Stored entries:
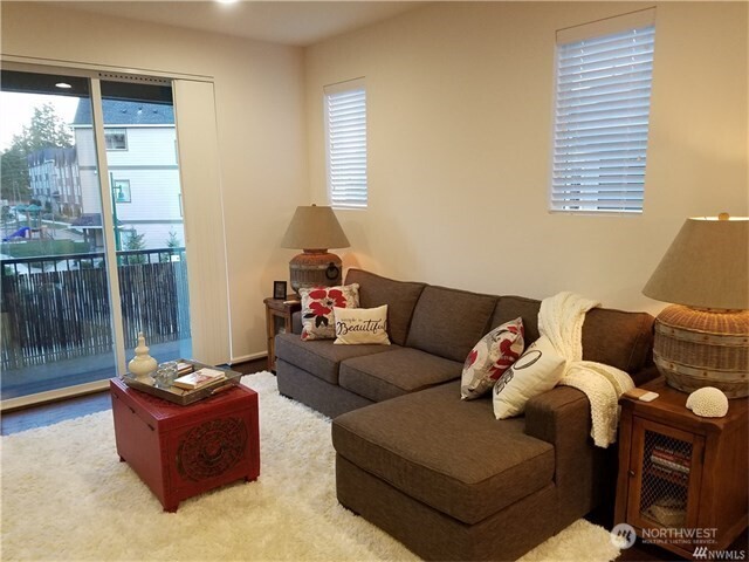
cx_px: 374
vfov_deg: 53.1
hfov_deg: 67.3
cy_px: 281
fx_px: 563
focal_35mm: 26
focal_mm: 4.2
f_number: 1.7
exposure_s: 1/30
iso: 160
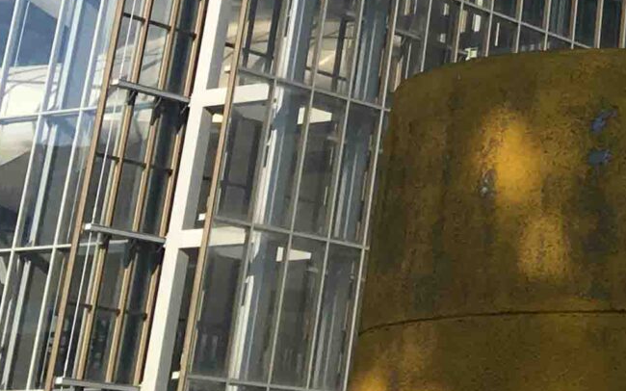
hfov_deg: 15.8
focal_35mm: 121
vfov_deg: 9.9
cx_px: 941
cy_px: -446
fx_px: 2064
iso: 25
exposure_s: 1/1131
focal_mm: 4.15
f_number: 2.2
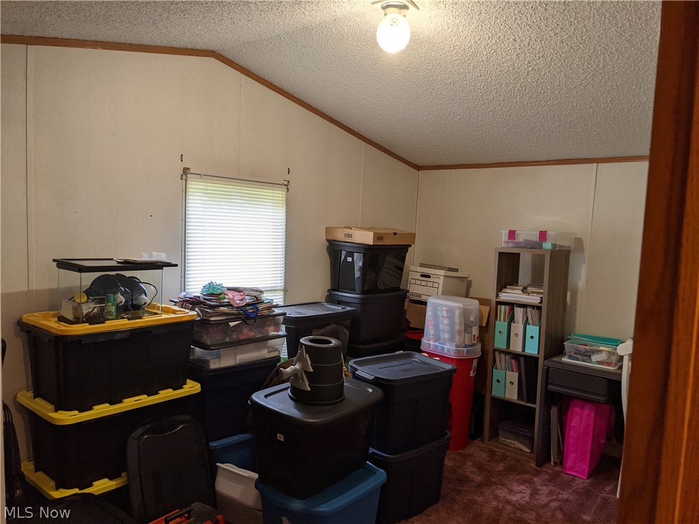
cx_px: 350
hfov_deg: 65.3
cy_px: 262
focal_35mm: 27
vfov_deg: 51.4
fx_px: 545
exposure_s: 1/40
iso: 51
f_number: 1.73
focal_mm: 4.38
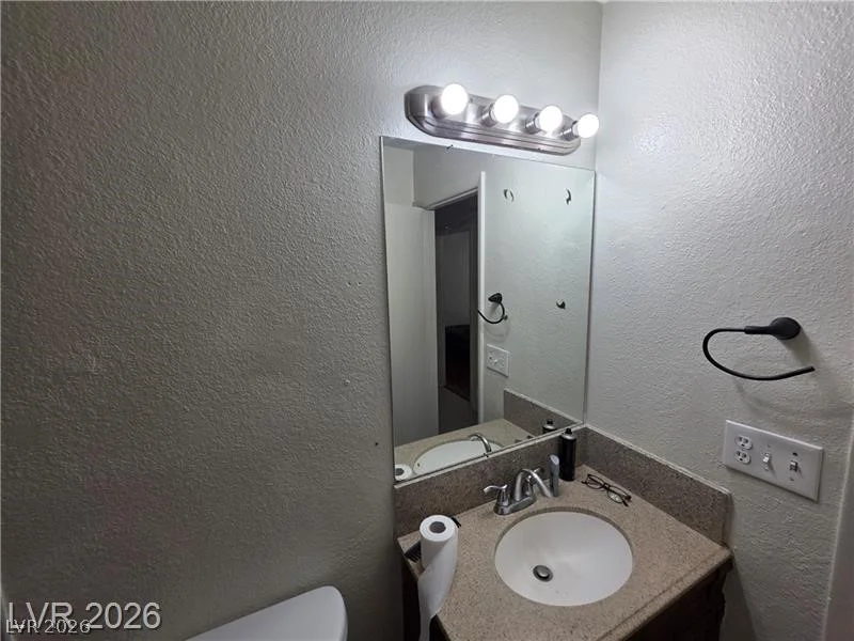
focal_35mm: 13
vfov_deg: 89.9
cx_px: 427
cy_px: 320
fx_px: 321
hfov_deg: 106.2
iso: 40
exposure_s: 1/120
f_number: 1.9
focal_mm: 2.2
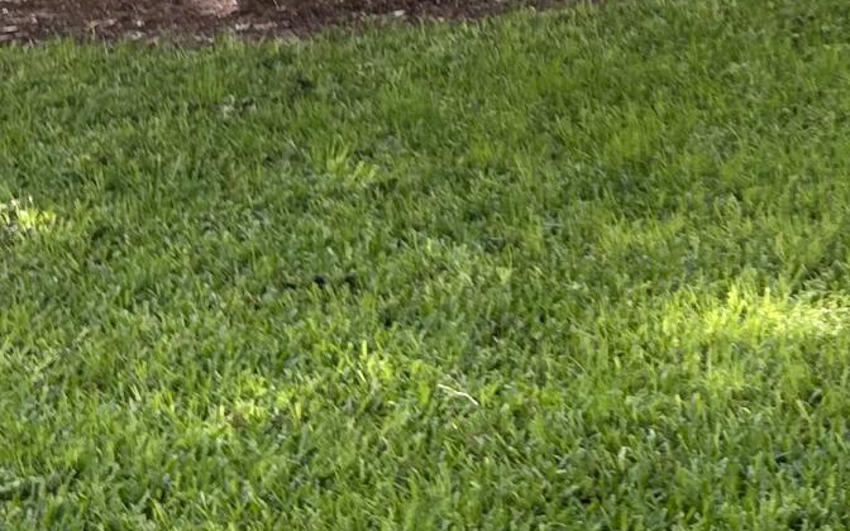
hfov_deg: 16.4
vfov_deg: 10.3
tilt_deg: -7.1
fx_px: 2849
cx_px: 966
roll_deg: +2.3
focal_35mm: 123
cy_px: -229
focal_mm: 5.7
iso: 40
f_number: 1.5
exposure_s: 1/197
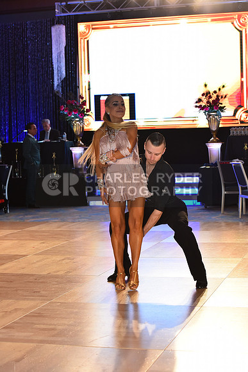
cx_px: 124
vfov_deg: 28.8
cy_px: 186
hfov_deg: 19.5
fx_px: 723
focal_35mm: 70
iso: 2000
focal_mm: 70
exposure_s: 1/250
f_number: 5
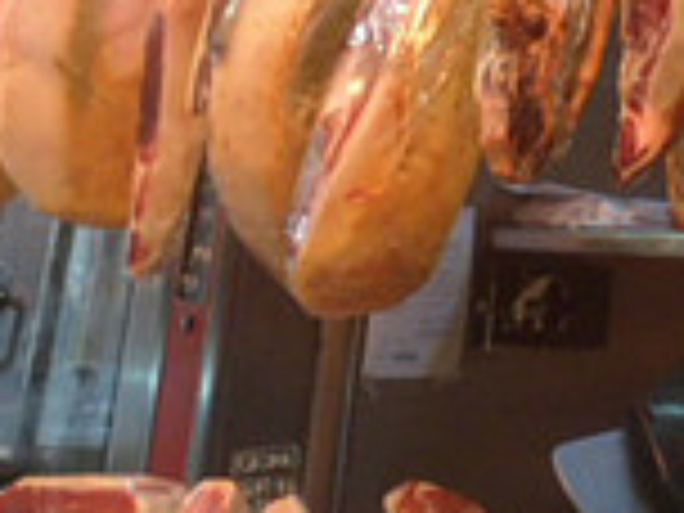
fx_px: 1956
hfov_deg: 18.1
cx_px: 968
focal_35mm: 99
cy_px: -394
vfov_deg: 13.5
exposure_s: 1/45
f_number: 3.3
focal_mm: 4.9
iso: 120
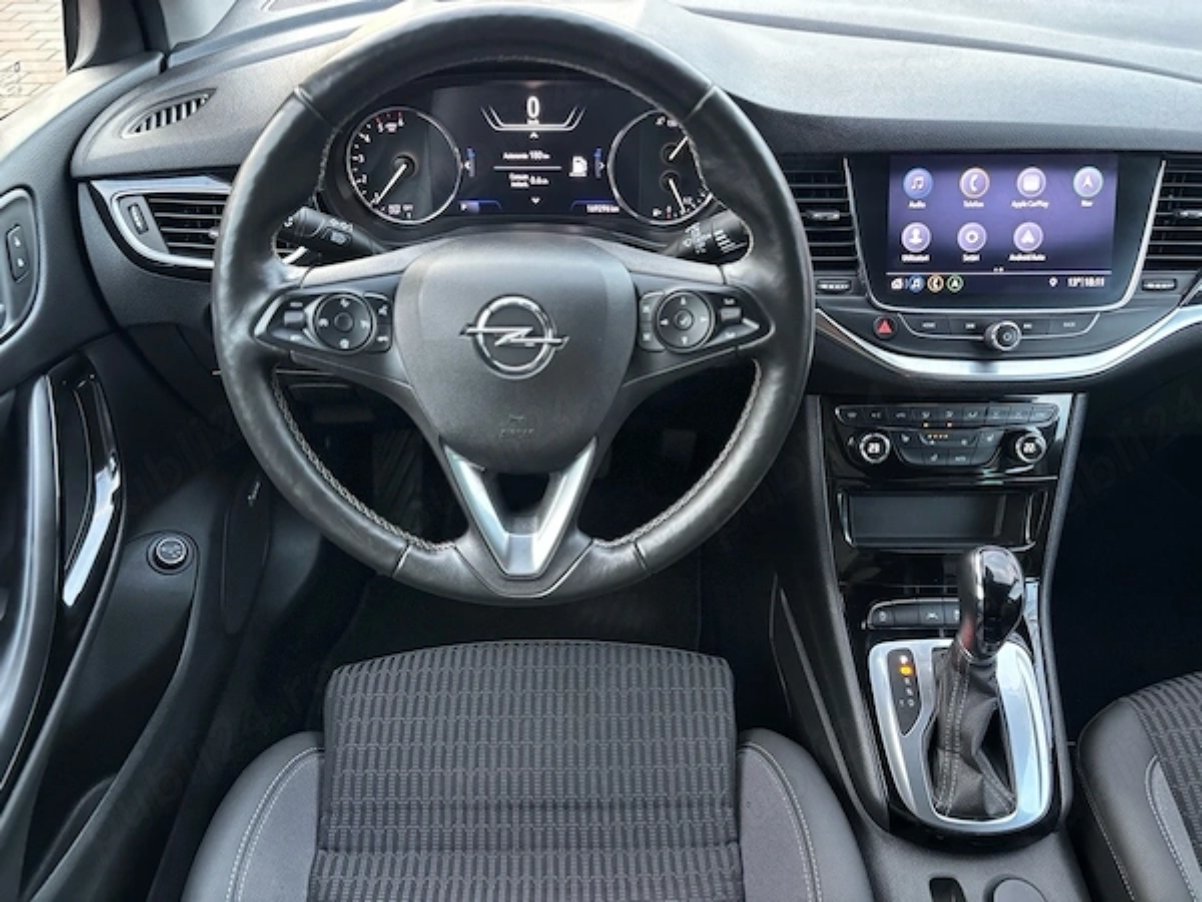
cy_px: 451
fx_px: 903
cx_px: 601
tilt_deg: -43.0
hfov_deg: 67.3
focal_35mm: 26
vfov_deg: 53.1
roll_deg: -1.1
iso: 500
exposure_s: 1/52
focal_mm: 5.96
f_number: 1.6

**EXERCISE DESCRIPTION**
Print each entry shown above with exact wording and no pictures.

**RESULT BELOW**
cx_px: 374
vfov_deg: 53.1
hfov_deg: 67.3
cy_px: 281
fx_px: 563
focal_35mm: 26
focal_mm: 4.2
f_number: 1.7
exposure_s: 1/30
iso: 160
hfov_deg: 15.8
focal_35mm: 121
vfov_deg: 9.9
cx_px: 941
cy_px: -446
fx_px: 2064
iso: 25
exposure_s: 1/1131
focal_mm: 4.15
f_number: 2.2
cx_px: 350
hfov_deg: 65.3
cy_px: 262
focal_35mm: 27
vfov_deg: 51.4
fx_px: 545
exposure_s: 1/40
iso: 51
f_number: 1.73
focal_mm: 4.38
focal_35mm: 13
vfov_deg: 89.9
cx_px: 427
cy_px: 320
fx_px: 321
hfov_deg: 106.2
iso: 40
exposure_s: 1/120
f_number: 1.9
focal_mm: 2.2
hfov_deg: 16.4
vfov_deg: 10.3
tilt_deg: -7.1
fx_px: 2849
cx_px: 966
roll_deg: +2.3
focal_35mm: 123
cy_px: -229
focal_mm: 5.7
iso: 40
f_number: 1.5
exposure_s: 1/197
cx_px: 124
vfov_deg: 28.8
cy_px: 186
hfov_deg: 19.5
fx_px: 723
focal_35mm: 70
iso: 2000
focal_mm: 70
exposure_s: 1/250
f_number: 5
fx_px: 1956
hfov_deg: 18.1
cx_px: 968
focal_35mm: 99
cy_px: -394
vfov_deg: 13.5
exposure_s: 1/45
f_number: 3.3
focal_mm: 4.9
iso: 120
cy_px: 451
fx_px: 903
cx_px: 601
tilt_deg: -43.0
hfov_deg: 67.3
focal_35mm: 26
vfov_deg: 53.1
roll_deg: -1.1
iso: 500
exposure_s: 1/52
focal_mm: 5.96
f_number: 1.6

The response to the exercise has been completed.